The background to this research has to do with the need to find new food sources for a human population that is expected to reach 10 billion by the midcentury. The issue is more complex than many think: in a developed country like the United States, mere quantity of calories is not the concern: many Americans eat far more calories than they need.
But some developing nations have not yet managed to produce or acquire even enough basic calories to feed their people.
“These countries tend to be concerned about having enough staple foods in the markets and accessible to their citizens,” comments C. Peter Timmer, a Harvard emeritus professor who is an authority on agriculture and rural development.
“That emphasis, however,” Timmer continues, “is being increasingly challenged by the international nutrition community, now with considerable support inside FAO [the UN Food and Agriculture Organization], which wants the focus to be broadened to a ‘healthy diet,’ with more attention to micronutrients, vitamins, fiber, and diversity. The produce sector obviously plays a key role here.
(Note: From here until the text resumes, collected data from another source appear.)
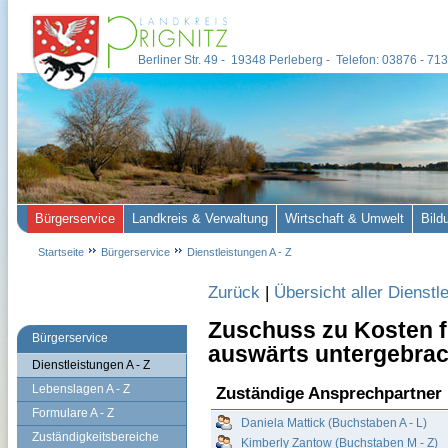
Berliner Str. 49 - 19348 Perleberg - Telefon: 03876 - 7
Bürgerservice
Landkreis & Verwaltung
Wirtschaft & Umwelt
Bild
Startseite
Bürgerservice
Dienstleistungen A - Z
Zurück
|
Übersicht aller Dienstl
Zuschuss zu Kosten f
Bürgerservice
auswärts untergebrac
Dienstleistungen A - Z
Lebenslagen A - Z
Zuständige Ansprechpartner
Formulare A - Z
Daniela Mattick (Buchstaben A - L)
Zuständigkeitsbereiche
Kimberly Zantow (Buchstaben M - Z)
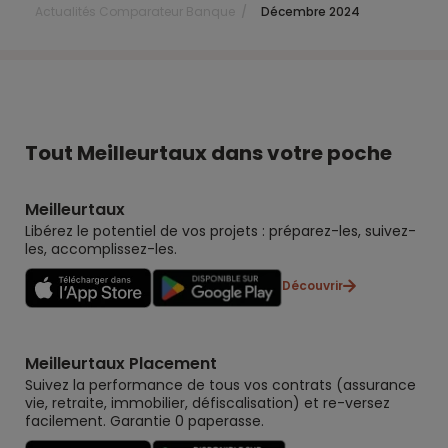
Actualités Comparateur Banque
Décembre 2024
Tout Meilleurtaux dans votre poche
Meilleurtaux
Libérez le potentiel de vos projets : préparez-les, suivez-
les, accomplissez-les.
Découvrir
Meilleurtaux Placement
Suivez la performance de tous vos contrats (assurance
vie, retraite, immobilier, défiscalisation) et re-versez
facilement. Garantie 0 paperasse.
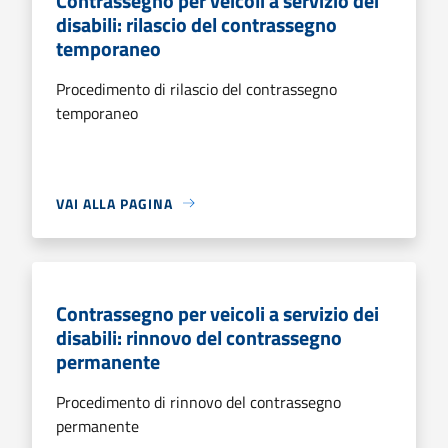
Contrassegno per veicoli a servizio dei
disabili: rilascio del contrassegno
temporaneo
Procedimento di rilascio del contrassegno
temporaneo
VAI ALLA PAGINA
Contrassegno per veicoli a servizio dei
disabili: rinnovo del contrassegno
permanente
Procedimento di rinnovo del contrassegno
permanente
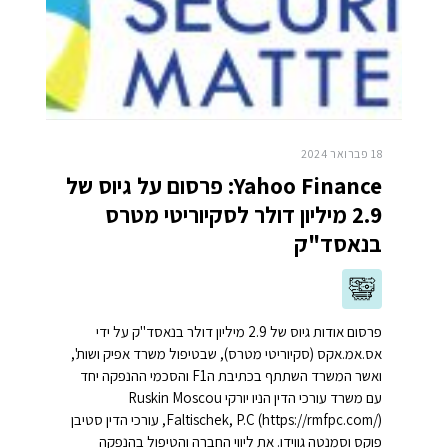
18 פברואר 2024
Yahoo Finance: פרסום על גיוס של
2.9 מיליון דולר לסקיוריטי מטרס
בנאסד"ק
פרסום אודות גיוס של 2.9 מיליון דולר בנאסד"ק על ידי
אס.אמ.אקס (סקיוריטי מטרס), שבטיפול משרד אפיק ושות',
ואשר המשרד השתתף בכתיבת הF1 והסכמי ההנפקה יחד
עם משרד עורכי הדין הניו יורקי Ruskin Moscou
Faltischek, P.C (https://rmfpc.com/), עורכי הדין סטיבן
פוקס וסמנטה גווידו. את ליווי החברה והטיפול בהנפקה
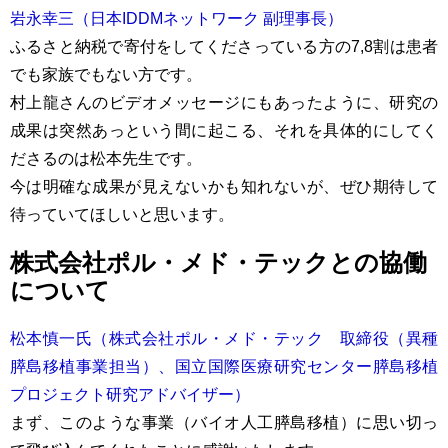
岩永幸三（日本IDDMネットワーク 副理事長）
ふるさと納税で寄付をしてくださっている方の7,8割は患者
でも家族でもない方です。
村上龍さんのビデオメッセージにもあったように、研究の
成果は突然あっという間に起こる、それを具体的にしてく
ださるのは松本先生です。
今は明確な成果が見えないかも知れないが、ぜひ期待して
待っていてほしいと思います。
株式会社ポル・メド・テックとの協働
について
松本慎一氏（株式会社ポル・メド・テック 取締役（異種
膵島移植事業担当）、国立国際医療研究センター膵島移植
プロジェクト研究アドバイザー）
まず、このような事業（バイオ人工膵島移植）に思い切っ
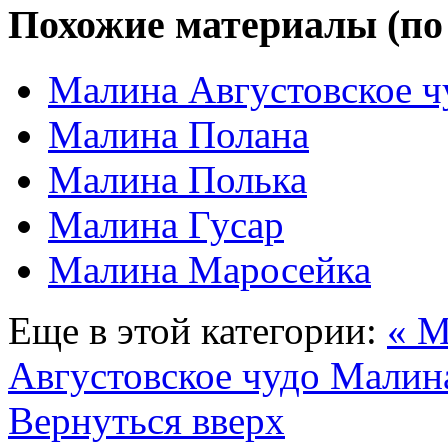
Похожие материалы (по
Малина Августовское ч
Малина Полана
Малина Полька
Малина Гусар
Малина Маросейка
Еще в этой категории:
« М
Августовское чудо
Малина
Вернуться вверх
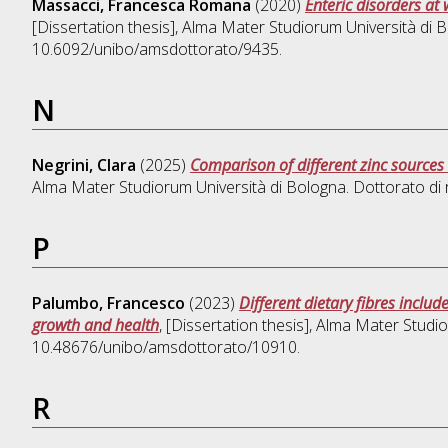
Massacci, Francesca Romana
(2020)
Enteric disorders at 
[Dissertation thesis], Alma Mater Studiorum Università di B
10.6092/unibo/amsdottorato/9435.
N
Negrini, Clara
(2025)
Comparison of different zinc sources 
Alma Mater Studiorum Università di Bologna. Dottorato di 
P
Palumbo, Francesco
(2023)
Different dietary fibres inclu
growth and health
, [Dissertation thesis], Alma Mater Studi
10.48676/unibo/amsdottorato/10910.
R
The big policy debate is over the cost of a healthy diet compared with an energy-sufficient diet.”
As a result, quinoa greens, now seen merely as a by-product, might be brought into the diets of poorer nations.
In this country, it’s easy to see how quinoa greens can fit into the broad portfolio of leafy greens, appealing initially to food sophisticates and those concerned with nutrition, and possibly entering the mainstream just as quinoa seeds have.